**Data for this task:**
↓

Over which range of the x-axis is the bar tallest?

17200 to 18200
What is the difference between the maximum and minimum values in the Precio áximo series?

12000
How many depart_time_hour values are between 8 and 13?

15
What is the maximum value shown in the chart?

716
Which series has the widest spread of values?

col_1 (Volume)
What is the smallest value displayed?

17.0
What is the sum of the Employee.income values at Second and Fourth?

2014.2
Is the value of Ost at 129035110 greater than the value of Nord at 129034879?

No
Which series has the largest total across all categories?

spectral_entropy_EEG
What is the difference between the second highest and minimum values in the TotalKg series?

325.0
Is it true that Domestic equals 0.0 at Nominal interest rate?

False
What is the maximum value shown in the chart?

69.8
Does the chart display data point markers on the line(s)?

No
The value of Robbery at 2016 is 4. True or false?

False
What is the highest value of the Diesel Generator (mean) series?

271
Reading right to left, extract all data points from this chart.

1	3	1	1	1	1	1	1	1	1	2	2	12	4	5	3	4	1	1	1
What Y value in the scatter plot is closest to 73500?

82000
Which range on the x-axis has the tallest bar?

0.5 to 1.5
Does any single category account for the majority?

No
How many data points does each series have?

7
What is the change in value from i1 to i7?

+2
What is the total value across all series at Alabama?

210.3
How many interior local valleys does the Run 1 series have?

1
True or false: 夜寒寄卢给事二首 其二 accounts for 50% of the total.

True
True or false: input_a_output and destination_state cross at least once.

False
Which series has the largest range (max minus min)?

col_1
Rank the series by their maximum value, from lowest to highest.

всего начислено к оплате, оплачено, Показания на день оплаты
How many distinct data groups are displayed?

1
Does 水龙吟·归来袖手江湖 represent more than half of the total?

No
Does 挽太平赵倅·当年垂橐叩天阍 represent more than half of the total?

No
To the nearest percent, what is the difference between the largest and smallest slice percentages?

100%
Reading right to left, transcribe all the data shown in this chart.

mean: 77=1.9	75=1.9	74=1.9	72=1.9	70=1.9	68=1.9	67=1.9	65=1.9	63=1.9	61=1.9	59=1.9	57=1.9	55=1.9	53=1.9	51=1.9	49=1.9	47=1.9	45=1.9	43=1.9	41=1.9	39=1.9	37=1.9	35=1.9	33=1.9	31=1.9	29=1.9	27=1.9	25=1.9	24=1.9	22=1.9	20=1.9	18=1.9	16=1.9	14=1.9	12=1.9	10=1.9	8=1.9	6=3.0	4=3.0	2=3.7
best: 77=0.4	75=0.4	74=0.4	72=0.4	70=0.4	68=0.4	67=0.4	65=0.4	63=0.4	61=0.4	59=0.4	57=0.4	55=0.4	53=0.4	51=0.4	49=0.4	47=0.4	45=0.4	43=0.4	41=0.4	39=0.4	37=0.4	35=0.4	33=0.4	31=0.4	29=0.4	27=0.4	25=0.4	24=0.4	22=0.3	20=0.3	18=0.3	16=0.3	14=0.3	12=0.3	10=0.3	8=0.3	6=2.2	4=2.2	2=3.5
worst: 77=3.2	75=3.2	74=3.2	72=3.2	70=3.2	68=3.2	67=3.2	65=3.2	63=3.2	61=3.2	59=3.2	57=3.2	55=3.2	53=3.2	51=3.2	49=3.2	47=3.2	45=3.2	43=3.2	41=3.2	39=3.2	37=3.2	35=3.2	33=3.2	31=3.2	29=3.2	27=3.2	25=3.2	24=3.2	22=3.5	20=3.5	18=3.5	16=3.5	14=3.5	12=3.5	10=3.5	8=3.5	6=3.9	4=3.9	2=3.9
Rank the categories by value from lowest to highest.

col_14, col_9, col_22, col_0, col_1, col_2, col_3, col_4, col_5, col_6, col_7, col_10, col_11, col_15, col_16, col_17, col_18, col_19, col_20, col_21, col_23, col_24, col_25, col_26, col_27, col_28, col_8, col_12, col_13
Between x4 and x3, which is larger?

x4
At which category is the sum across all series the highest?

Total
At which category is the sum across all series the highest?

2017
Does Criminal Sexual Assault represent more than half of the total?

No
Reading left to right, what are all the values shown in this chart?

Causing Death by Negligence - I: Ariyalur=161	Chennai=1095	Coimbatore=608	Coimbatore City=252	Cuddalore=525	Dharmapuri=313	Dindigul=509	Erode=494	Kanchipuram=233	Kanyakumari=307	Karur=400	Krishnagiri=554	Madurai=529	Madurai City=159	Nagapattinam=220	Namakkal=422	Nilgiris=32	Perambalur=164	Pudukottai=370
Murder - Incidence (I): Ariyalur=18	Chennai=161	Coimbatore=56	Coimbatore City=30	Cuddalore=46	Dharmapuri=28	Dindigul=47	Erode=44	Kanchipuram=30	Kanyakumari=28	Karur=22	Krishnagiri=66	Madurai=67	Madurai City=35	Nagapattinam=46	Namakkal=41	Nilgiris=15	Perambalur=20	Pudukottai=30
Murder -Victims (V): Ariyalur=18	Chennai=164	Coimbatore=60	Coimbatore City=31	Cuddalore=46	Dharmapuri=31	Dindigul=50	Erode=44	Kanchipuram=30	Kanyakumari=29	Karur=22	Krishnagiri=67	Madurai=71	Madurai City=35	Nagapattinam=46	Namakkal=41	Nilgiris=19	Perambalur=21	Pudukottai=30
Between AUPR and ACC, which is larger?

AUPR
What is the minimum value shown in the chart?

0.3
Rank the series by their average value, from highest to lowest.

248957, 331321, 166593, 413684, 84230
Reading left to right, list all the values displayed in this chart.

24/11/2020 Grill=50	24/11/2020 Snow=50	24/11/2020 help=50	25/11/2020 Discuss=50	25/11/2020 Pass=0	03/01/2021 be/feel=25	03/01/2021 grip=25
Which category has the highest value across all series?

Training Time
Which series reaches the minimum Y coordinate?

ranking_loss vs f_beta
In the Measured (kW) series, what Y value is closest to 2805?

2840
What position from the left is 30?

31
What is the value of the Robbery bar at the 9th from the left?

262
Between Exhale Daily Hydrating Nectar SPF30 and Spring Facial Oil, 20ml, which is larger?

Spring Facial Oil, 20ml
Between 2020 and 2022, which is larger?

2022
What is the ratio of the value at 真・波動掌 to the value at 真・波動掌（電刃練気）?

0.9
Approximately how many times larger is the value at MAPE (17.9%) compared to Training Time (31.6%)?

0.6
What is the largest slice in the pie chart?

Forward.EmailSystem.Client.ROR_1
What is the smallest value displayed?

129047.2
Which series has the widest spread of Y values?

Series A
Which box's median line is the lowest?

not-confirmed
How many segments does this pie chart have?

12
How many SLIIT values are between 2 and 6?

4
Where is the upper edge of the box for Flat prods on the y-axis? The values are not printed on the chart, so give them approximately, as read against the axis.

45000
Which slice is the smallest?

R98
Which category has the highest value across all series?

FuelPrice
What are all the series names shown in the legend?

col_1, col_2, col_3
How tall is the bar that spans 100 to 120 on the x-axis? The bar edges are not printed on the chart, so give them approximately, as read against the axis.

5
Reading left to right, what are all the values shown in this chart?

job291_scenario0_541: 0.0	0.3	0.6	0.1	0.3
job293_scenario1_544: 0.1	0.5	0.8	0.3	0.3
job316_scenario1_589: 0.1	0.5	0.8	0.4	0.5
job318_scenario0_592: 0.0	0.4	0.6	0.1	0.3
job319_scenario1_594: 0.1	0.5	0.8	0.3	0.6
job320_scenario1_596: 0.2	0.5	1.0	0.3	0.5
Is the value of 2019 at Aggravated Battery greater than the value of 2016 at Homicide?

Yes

↑

**Task requirements:** Collect each line of the material above that contains the word "half".

**Solution for this problem:**
Does 水龙吟·归来袖手江湖 represent more than half of the total?
Does 挽太平赵倅·当年垂橐叩天阍 represent more than half of the total?
Does Criminal Sexual Assault represent more than half of the total?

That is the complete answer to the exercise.